Work instruction
Leaving out every line that comes before the one containing "Маринад овощной: 125 -> 40.1", output the rest of the records exactly, the final line included.

Edit tracking data
::::::::

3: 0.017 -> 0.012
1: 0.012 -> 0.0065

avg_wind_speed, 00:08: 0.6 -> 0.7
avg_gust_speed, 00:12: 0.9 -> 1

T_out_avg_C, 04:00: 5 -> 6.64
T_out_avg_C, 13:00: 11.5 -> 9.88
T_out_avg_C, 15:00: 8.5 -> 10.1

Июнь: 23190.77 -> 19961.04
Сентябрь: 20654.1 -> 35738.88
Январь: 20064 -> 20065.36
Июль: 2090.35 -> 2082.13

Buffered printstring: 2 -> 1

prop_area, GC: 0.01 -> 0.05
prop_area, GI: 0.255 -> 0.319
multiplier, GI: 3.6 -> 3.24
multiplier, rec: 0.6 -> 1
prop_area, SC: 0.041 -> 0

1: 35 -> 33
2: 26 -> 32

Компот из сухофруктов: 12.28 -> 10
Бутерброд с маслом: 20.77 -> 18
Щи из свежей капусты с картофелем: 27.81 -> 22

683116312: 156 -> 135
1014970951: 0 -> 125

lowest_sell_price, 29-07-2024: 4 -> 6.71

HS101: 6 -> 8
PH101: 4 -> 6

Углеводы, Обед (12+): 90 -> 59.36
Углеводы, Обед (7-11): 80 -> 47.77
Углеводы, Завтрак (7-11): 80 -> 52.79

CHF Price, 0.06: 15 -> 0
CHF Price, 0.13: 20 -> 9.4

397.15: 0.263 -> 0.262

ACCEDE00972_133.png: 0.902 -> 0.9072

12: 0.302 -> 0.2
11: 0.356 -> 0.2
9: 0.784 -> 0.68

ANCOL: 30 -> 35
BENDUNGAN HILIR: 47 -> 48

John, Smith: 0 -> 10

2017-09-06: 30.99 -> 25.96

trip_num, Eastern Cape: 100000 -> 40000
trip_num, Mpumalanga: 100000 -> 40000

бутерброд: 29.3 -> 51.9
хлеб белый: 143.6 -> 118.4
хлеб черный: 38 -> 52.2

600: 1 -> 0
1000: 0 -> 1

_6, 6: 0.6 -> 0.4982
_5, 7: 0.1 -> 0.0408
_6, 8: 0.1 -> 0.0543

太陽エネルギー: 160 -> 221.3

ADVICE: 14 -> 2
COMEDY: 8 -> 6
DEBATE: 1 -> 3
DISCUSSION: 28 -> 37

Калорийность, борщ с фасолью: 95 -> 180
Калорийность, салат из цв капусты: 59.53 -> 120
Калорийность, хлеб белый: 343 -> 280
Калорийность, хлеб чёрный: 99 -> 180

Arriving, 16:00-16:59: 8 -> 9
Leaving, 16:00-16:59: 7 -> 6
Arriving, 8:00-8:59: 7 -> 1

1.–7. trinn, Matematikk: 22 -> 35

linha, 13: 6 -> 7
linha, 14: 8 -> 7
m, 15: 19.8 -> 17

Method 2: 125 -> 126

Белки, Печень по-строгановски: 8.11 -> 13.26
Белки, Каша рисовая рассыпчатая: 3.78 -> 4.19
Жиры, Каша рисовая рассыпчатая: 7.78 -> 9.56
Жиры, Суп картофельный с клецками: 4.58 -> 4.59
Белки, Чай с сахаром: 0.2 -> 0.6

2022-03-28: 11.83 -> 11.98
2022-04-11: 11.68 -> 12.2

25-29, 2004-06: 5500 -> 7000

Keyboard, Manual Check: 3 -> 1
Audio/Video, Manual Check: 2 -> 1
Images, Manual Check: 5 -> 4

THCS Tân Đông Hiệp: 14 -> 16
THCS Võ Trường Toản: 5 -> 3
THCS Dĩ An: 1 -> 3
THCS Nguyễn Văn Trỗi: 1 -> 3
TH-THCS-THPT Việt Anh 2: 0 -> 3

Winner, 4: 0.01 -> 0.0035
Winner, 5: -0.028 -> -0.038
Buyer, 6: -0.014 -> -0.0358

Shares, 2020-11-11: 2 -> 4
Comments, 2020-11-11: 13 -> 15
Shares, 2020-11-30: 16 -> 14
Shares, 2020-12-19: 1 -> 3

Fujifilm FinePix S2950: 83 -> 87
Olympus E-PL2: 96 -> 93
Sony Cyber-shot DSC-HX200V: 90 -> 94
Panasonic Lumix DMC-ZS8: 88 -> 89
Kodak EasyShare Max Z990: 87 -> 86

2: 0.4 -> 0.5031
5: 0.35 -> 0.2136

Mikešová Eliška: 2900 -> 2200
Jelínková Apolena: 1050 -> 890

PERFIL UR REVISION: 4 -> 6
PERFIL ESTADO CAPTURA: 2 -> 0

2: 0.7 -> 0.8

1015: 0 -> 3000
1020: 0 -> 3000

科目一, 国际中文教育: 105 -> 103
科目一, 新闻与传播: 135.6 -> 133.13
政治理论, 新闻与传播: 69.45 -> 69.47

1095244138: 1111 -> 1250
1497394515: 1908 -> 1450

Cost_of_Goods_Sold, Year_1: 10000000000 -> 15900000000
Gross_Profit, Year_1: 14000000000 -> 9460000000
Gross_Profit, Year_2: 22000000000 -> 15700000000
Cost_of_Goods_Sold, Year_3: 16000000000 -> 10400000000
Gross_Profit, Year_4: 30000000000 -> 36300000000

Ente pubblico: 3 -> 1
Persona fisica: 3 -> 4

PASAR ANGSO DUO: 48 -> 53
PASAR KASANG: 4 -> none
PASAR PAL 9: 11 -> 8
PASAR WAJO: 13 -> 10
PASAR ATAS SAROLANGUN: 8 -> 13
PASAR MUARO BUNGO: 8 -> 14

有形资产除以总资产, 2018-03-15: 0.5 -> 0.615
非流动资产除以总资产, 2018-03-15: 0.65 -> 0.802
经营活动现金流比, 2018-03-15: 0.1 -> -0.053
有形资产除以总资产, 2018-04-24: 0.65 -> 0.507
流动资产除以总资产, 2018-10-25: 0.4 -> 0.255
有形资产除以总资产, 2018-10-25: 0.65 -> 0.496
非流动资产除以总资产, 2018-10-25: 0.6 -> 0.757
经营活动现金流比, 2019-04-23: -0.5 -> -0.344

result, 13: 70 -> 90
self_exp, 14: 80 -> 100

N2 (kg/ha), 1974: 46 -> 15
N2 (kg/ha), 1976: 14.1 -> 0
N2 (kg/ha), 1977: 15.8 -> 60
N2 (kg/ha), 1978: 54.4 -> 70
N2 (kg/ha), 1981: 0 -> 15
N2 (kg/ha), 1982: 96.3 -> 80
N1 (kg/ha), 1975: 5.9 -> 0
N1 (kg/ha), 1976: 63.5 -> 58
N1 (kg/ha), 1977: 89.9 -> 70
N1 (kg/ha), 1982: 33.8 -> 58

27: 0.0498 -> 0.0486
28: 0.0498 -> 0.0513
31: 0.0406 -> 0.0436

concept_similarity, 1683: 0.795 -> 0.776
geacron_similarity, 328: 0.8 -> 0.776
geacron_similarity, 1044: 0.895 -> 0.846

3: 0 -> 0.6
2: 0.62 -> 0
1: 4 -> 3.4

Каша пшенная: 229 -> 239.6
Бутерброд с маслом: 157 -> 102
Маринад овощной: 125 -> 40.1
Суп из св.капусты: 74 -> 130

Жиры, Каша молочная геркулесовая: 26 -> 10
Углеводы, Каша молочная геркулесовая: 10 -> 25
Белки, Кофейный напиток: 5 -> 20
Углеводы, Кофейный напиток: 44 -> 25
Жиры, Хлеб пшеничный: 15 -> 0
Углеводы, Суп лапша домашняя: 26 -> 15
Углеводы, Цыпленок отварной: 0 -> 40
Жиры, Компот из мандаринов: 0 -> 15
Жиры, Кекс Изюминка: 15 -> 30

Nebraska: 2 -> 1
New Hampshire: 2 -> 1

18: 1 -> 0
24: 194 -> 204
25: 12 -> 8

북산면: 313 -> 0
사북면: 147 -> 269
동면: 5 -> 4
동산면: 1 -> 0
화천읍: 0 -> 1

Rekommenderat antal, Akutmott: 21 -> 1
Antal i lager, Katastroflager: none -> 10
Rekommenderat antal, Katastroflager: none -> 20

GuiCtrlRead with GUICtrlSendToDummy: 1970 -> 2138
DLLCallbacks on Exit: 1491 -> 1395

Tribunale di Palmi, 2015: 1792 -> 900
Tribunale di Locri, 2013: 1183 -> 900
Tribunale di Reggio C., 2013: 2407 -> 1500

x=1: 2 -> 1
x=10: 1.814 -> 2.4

::::::::

Expected output
Маринад овощной: 125 -> 40.1
Суп из св.капусты: 74 -> 130

Жиры, Каша молочная геркулесовая: 26 -> 10
Углеводы, Каша молочная геркулесовая: 10 -> 25
Белки, Кофейный напиток: 5 -> 20
Углеводы, Кофейный напиток: 44 -> 25
Жиры, Хлеб пшеничный: 15 -> 0
Углеводы, Суп лапша домашняя: 26 -> 15
Углеводы, Цыпленок отварной: 0 -> 40
Жиры, Компот из мандаринов: 0 -> 15
Жиры, Кекс Изюминка: 15 -> 30

Nebraska: 2 -> 1
New Hampshire: 2 -> 1

18: 1 -> 0
24: 194 -> 204
25: 12 -> 8

북산면: 313 -> 0
사북면: 147 -> 269
동면: 5 -> 4
동산면: 1 -> 0
화천읍: 0 -> 1

Rekommenderat antal, Akutmott: 21 -> 1
Antal i lager, Katastroflager: none -> 10
Rekommenderat antal, Katastroflager: none -> 20

GuiCtrlRead with GUICtrlSendToDummy: 1970 -> 2138
DLLCallbacks on Exit: 1491 -> 1395

Tribunale di Palmi, 2015: 1792 -> 900
Tribunale di Locri, 2013: 1183 -> 900
Tribunale di Reggio C., 2013: 2407 -> 1500

x=1: 2 -> 1
x=10: 1.814 -> 2.4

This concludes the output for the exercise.